Excerpt provided:
◇ ◇ ◇ ◇

Leaving Balboa, we headed North to Salina Cruz, Mexico. We found out later that the orders were to head south to the coast of Chile and then west to Australia. The Captain, being an old coal burning ship sailor, wanted to stop at Salina Cruz, an old coaling port for old times’ sake. This was a bad move on his part, because later, as soon as we docked in Sydney, Australia, two MPs came aboard and led him off the ship and a new captain came aboard. The Pacific was very calm compared to the Caribbean. In the moonlight, the water would glow in streaks from the phosphorus in the water. By day, flying fish by the thousands were all around us. We were to sail all alone to Australia.
In Salina Cruz, a small town with dirt streets and huts and not much more, those not on watch went ashore and found a cantina. Before going to the cantina, we all found the Post Office and bought cards and mailed them. All except me. I got the card for home written ok, but for the life of me, I forgot Mike’s address. I always remembered it before. That card was written and I kept it for many years. Later on I found out, after arriving in Sydney and the mail finally reaching us, that Mike had already died in a plane crash. The owners of the cantina quickly rounded up a couple of musicians, both playing a long stringed instrument and the tequila flowed and we got zapped. I was to relieve the fireman on watch. That thought must have poked through my foggy brain and I headed back to the ship. How, I don’t know. In total darkness and 3 or 4 turns in a direction along the way, I got down to the fire room, not even seeing the fireman I was to relieve. There was a pipe crossing the boiler area that I would hang on by my hands and as I fell asleep, my hands would relax and I would drop and jar myself awake. Singing, “On top of Old Smoky” as loud as I could keep me going. Or so I thought. I awakened some time later behind the engine and rushed to look at the boiler gauges. The steam was down, the water was very low and the generators had slowed down just a little. I proceeded to get everything back to normal. I found my glasses in the shaft alley, bent but usable. Luckily no one came checking on me. I think the entire ship was drunk and asleep. I still shudder when I think of what could have happened. The catastrophe would have made world headlines. Many times as I go through life I reflect on how an entire crew depends on one person doing his job right. A pilot of an airliner comes to mind as an example.

◇ ◇ ◇ ◇

Raw data:
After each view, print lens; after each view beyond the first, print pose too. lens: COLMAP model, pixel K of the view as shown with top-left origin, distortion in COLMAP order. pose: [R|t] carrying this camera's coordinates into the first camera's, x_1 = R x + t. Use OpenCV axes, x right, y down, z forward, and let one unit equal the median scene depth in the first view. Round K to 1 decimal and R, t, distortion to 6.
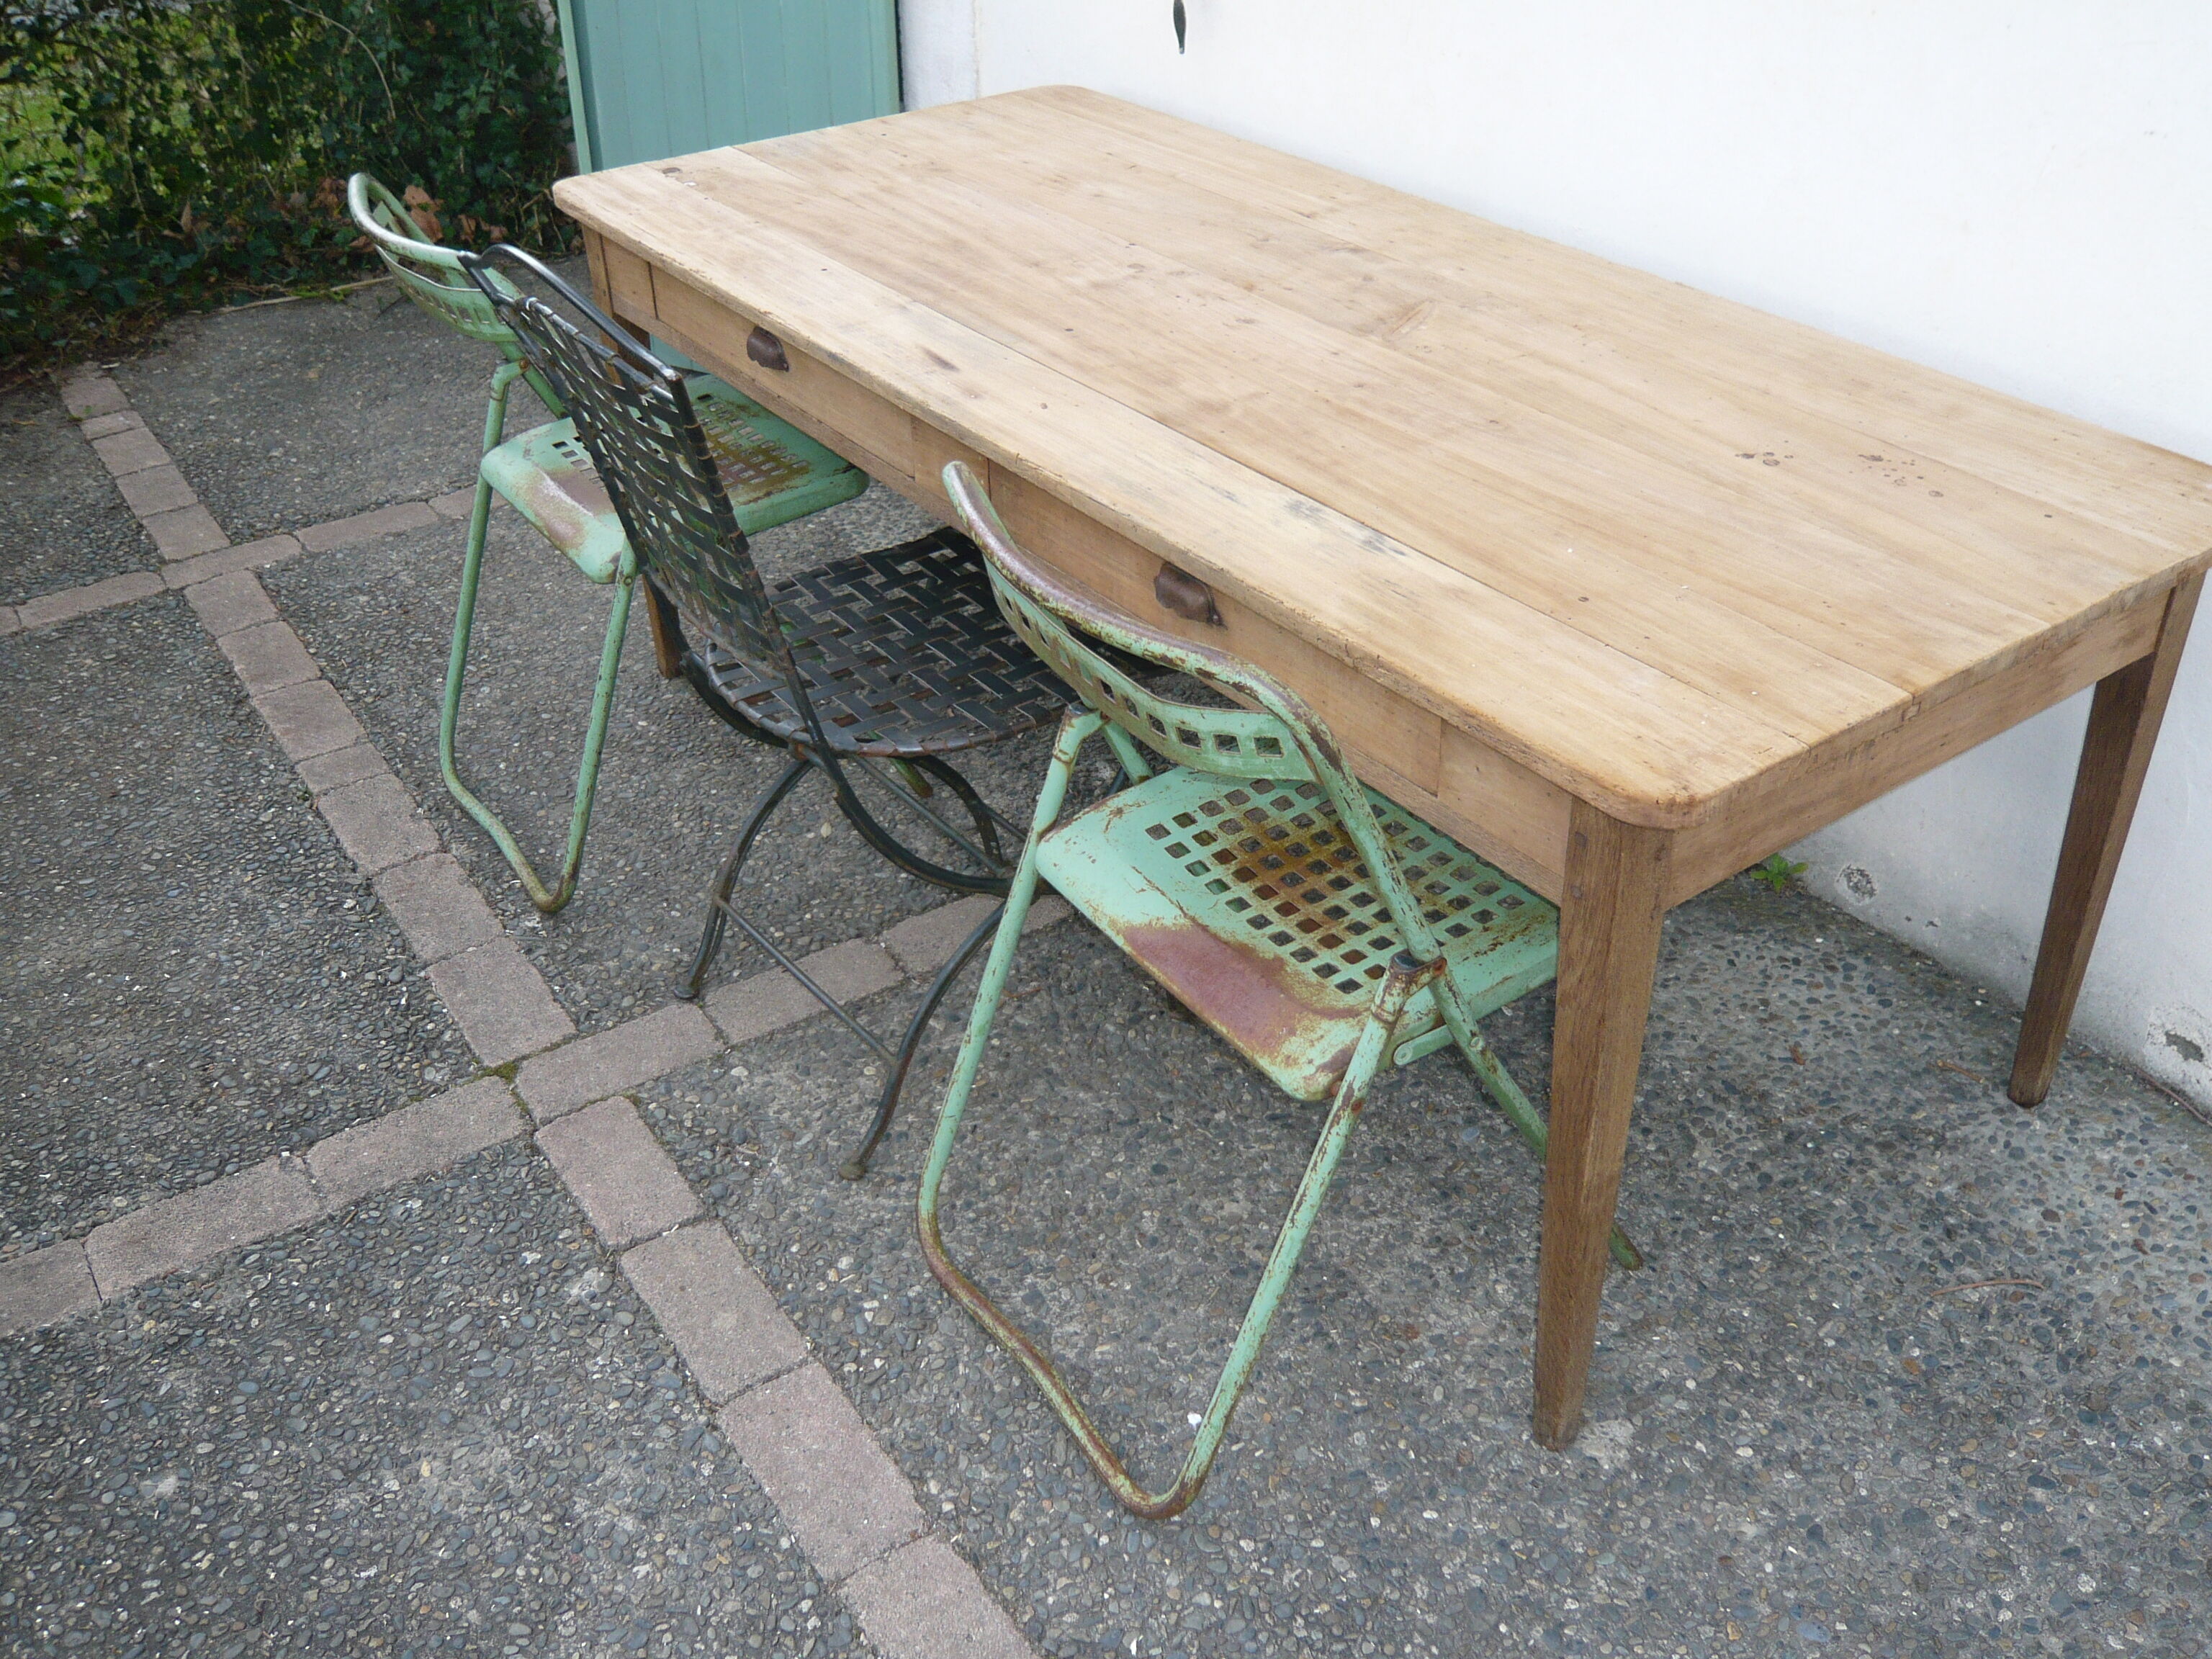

◇ ◇ ◇ ◇

Exercise aim: Pick up the wartime sea memoir right after its last sentence and continue it.

Task response:
We left Mexico and the Americas next day, still alone for Hawaii without incident and docked in Honolulu on a beautiful day. The signs of war were evident – barb wire everywhere – total blackout – curfew. The Port Captain welcomed us and said they had followed us all the way. Our Captain says, “You’re a damned liar!” Just like that. “We aren’t even supposed to be here!” Which was true. If we had sunk or something, no one in the world would have known it. The two or three days while in Honolulu were spent walking the streets. Nothing going on. I remember Diamond Head in the distance, the King Kameamea Statue, and the Aloha Tower. We would swim in the harbor, dive off the ship until I saw a turd floating by and that ended swimming. We left Honolulu with a rainbow reaching from shore to our ship. The farther we went the longer the rainbow got. We hoped it was a good omen.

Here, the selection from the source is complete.